• Directions:
Copy out every line of the items below word for word, leaving out the pictures.

• Data extract:
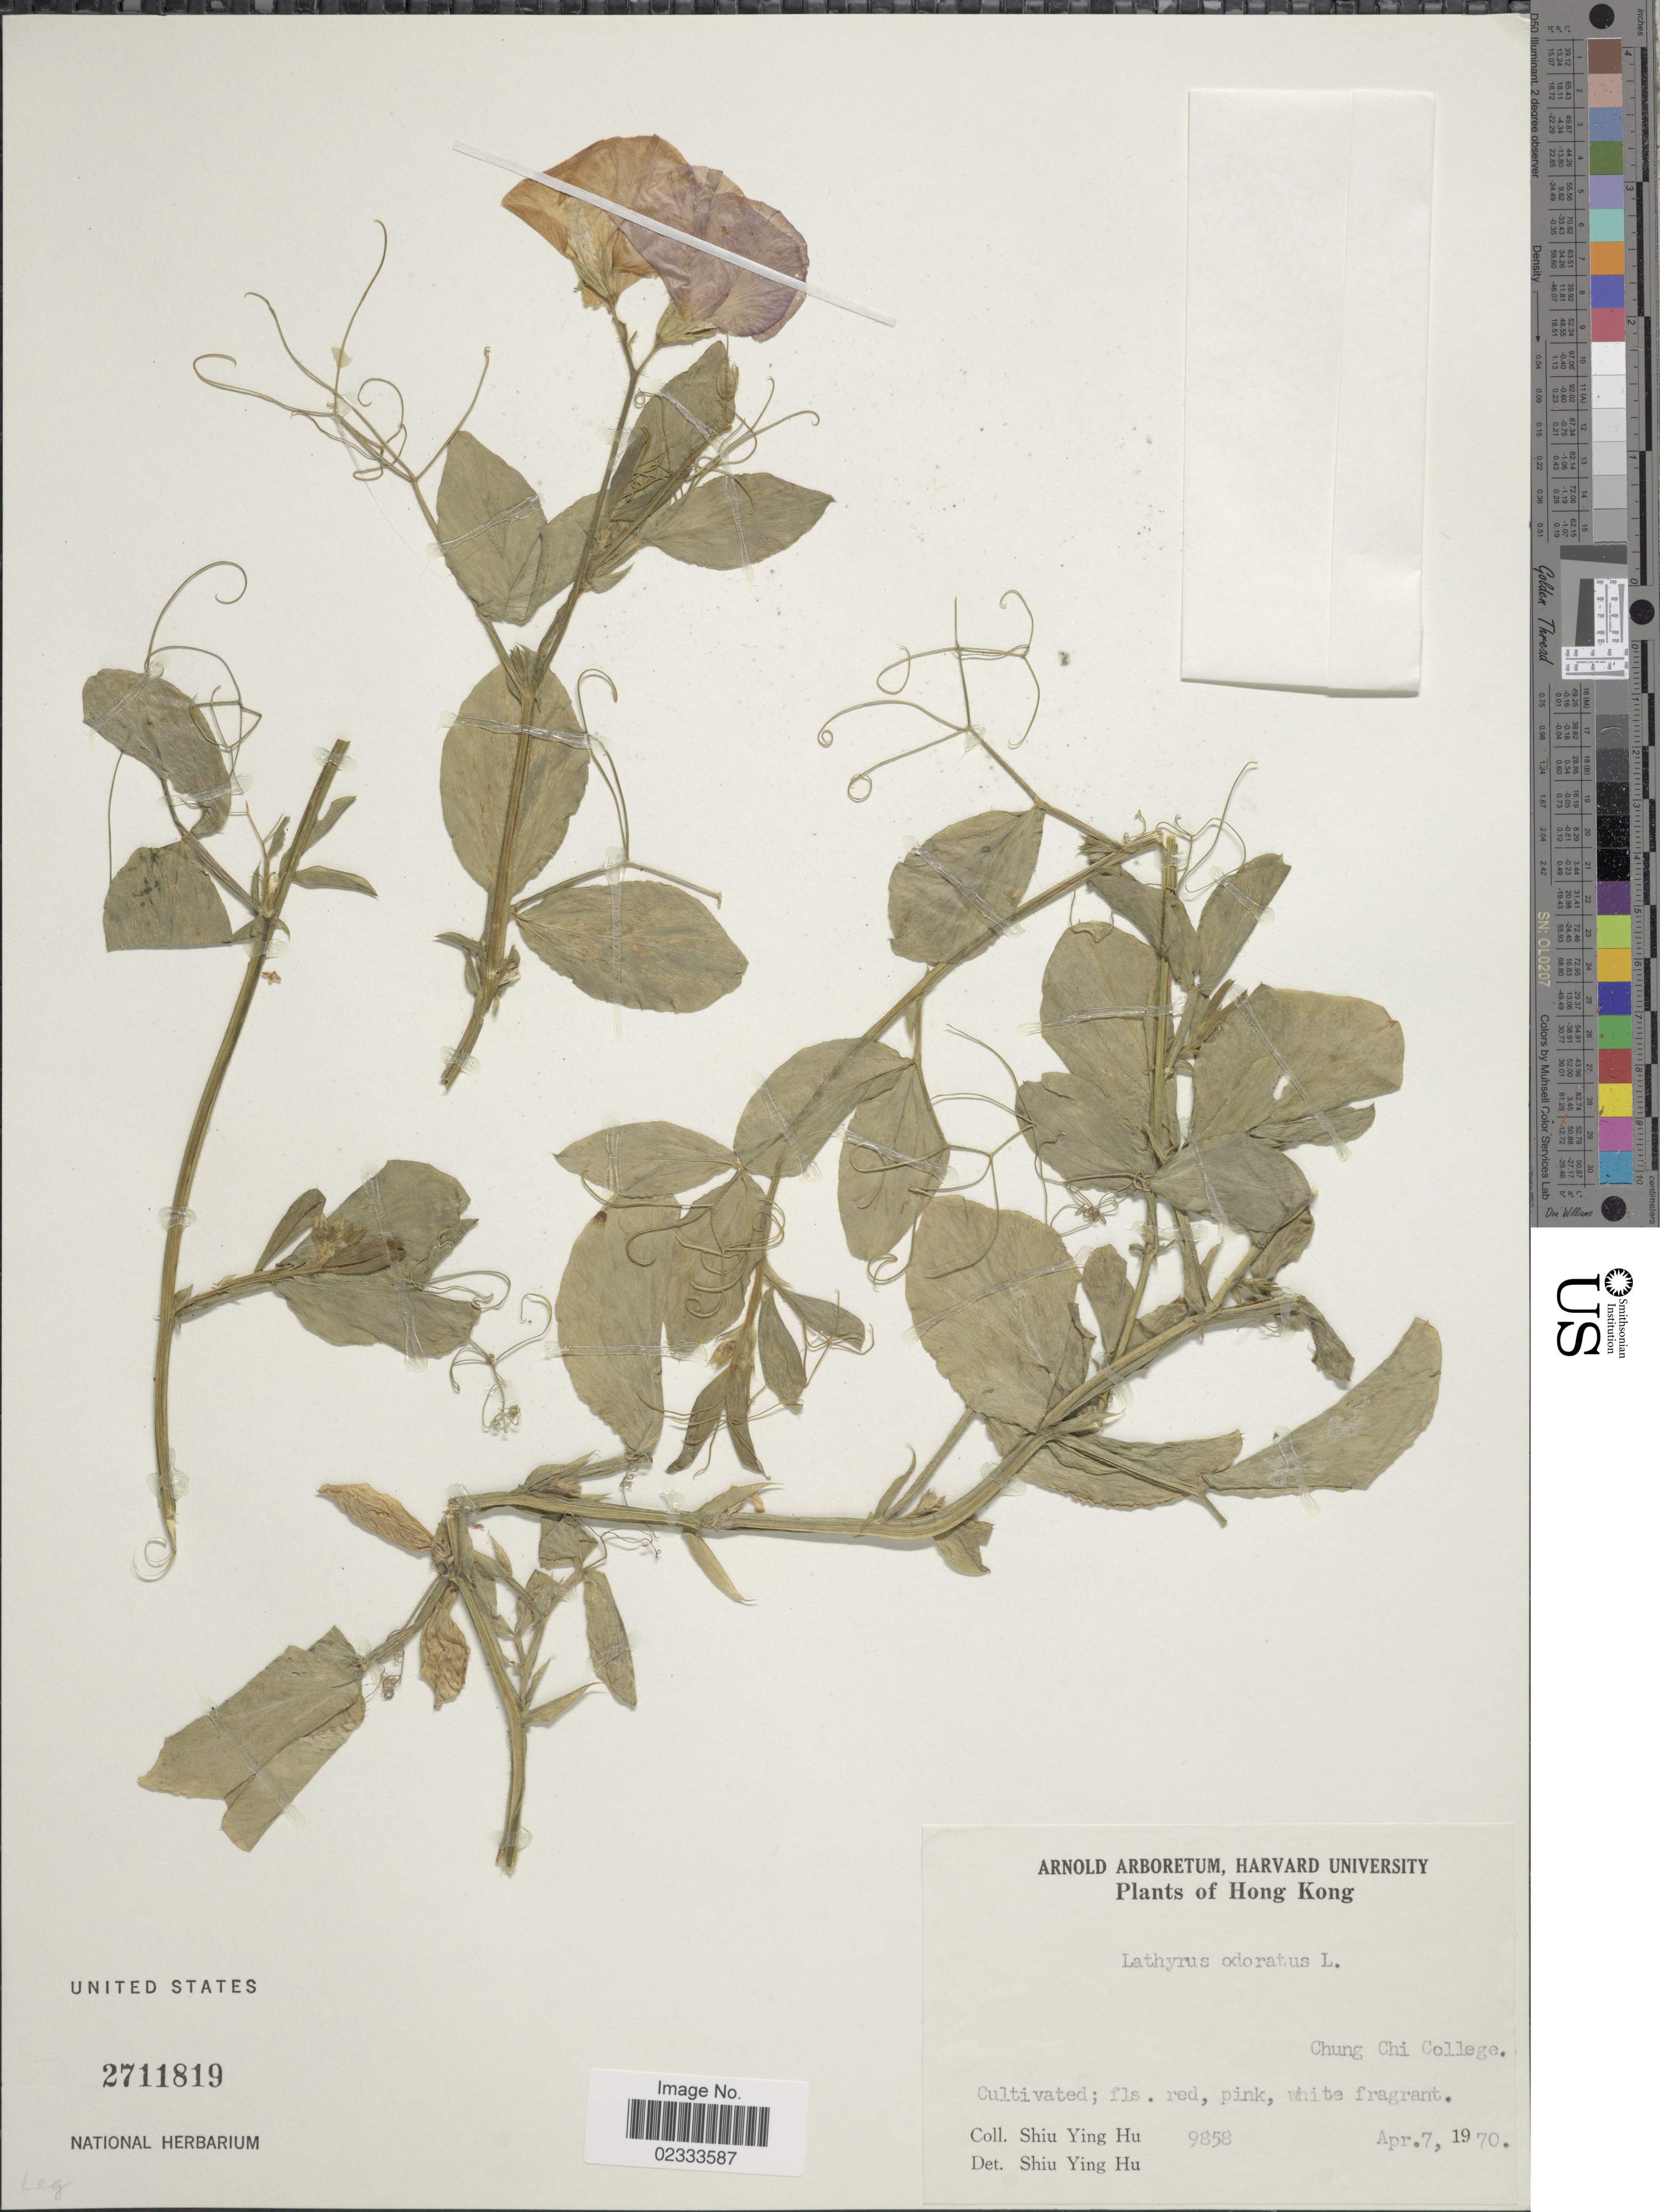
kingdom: Plantae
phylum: Tracheophyta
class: Magnoliopsida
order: Fabales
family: Fabaceae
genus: Lathyrus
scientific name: Lathyrus odoratus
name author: L.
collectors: S. Y. Hu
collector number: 9858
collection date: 1970-04-07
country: China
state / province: Hong Kong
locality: Chung Chi College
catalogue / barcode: US 2711819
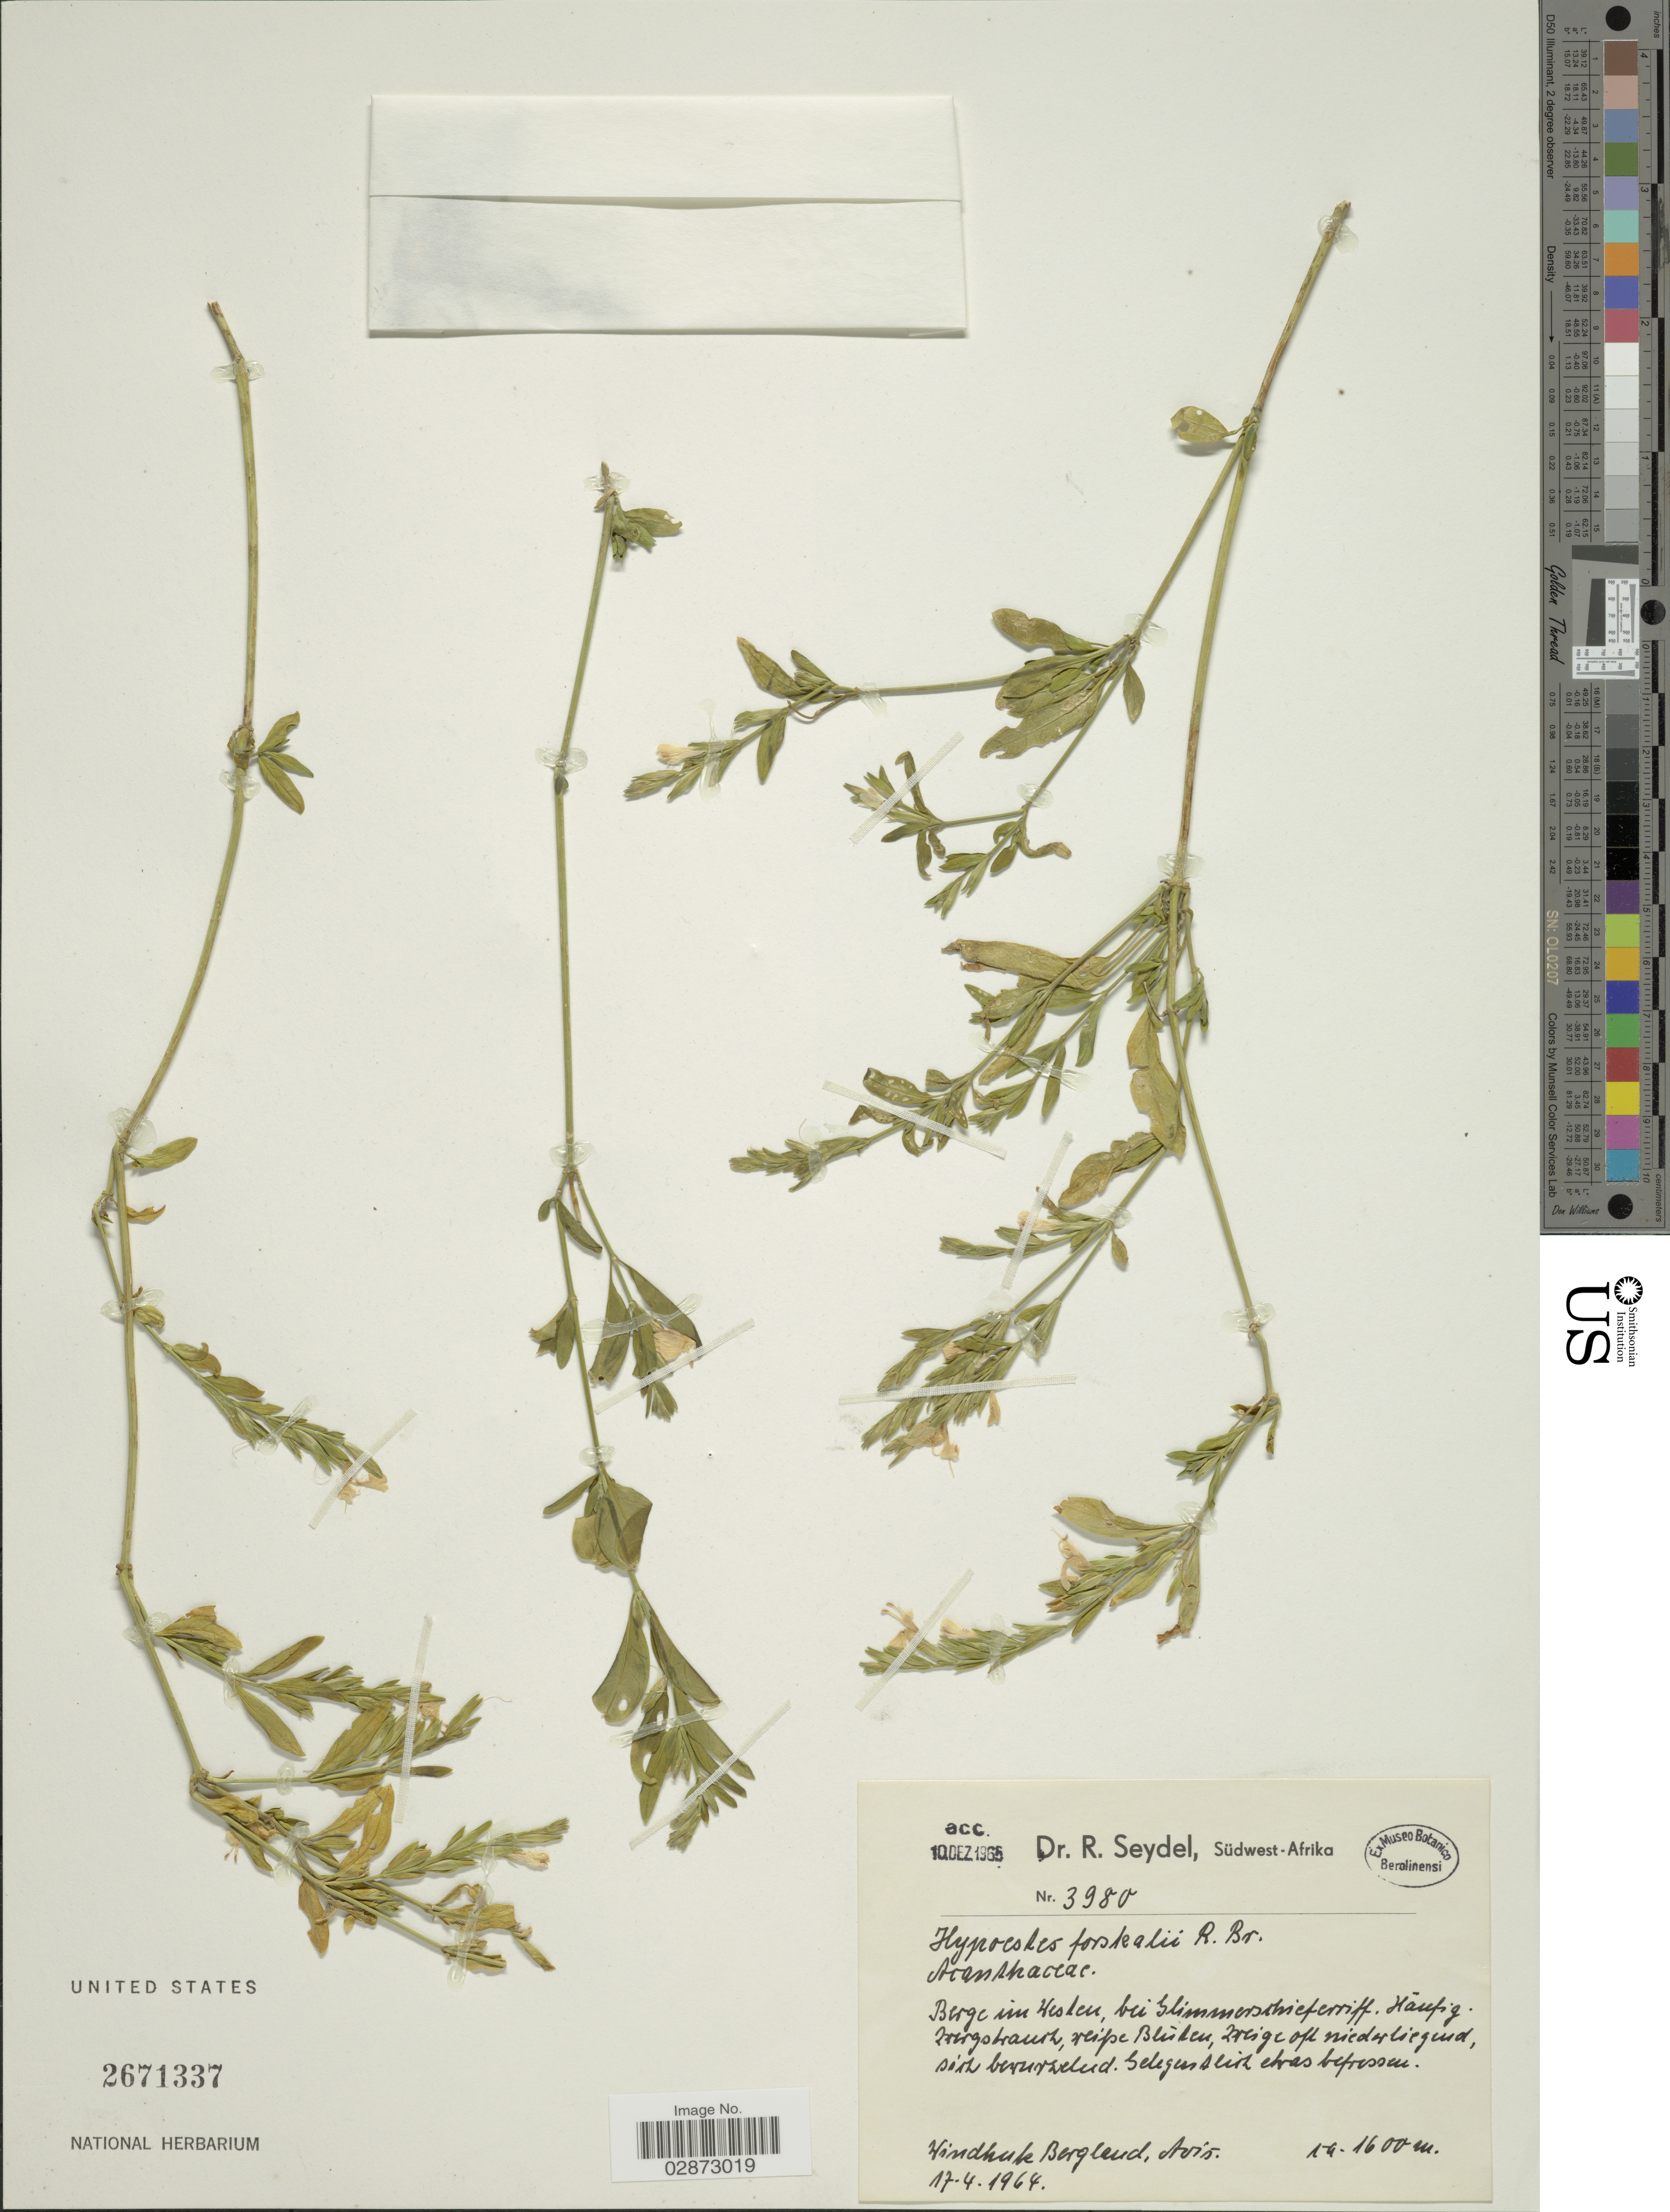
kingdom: Plantae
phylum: Tracheophyta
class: Magnoliopsida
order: Lamiales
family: Acanthaceae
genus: Hypoestes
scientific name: Hypoestes forsskaolii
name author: (Vahl) R. Br.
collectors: R. Seydel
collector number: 3980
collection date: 1964-04-17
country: Namibia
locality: Südwest-Afrika. Windhuk Bergland, Avis.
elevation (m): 1600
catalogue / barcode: US 2671337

• Solution to the exercise:
kingdom: Plantae
phylum: Tracheophyta
class: Magnoliopsida
order: Fabales
family: Fabaceae
genus: Lathyrus
scientific name: Lathyrus odoratus
name author: L.
collectors: S. Y. Hu
collector number: 9858
collection date: 1970-04-07
country: China
state / province: Hong Kong
locality: Chung Chi College
catalogue / barcode: US 2711819
kingdom: Plantae
phylum: Tracheophyta
class: Magnoliopsida
order: Lamiales
family: Acanthaceae
genus: Hypoestes
scientific name: Hypoestes forsskaolii
name author: (Vahl) R. Br.
collectors: R. Seydel
collector number: 3980
collection date: 1964-04-17
country: Namibia
locality: Südwest-Afrika. Windhuk Bergland, Avis.
elevation (m): 1600
catalogue / barcode: US 2671337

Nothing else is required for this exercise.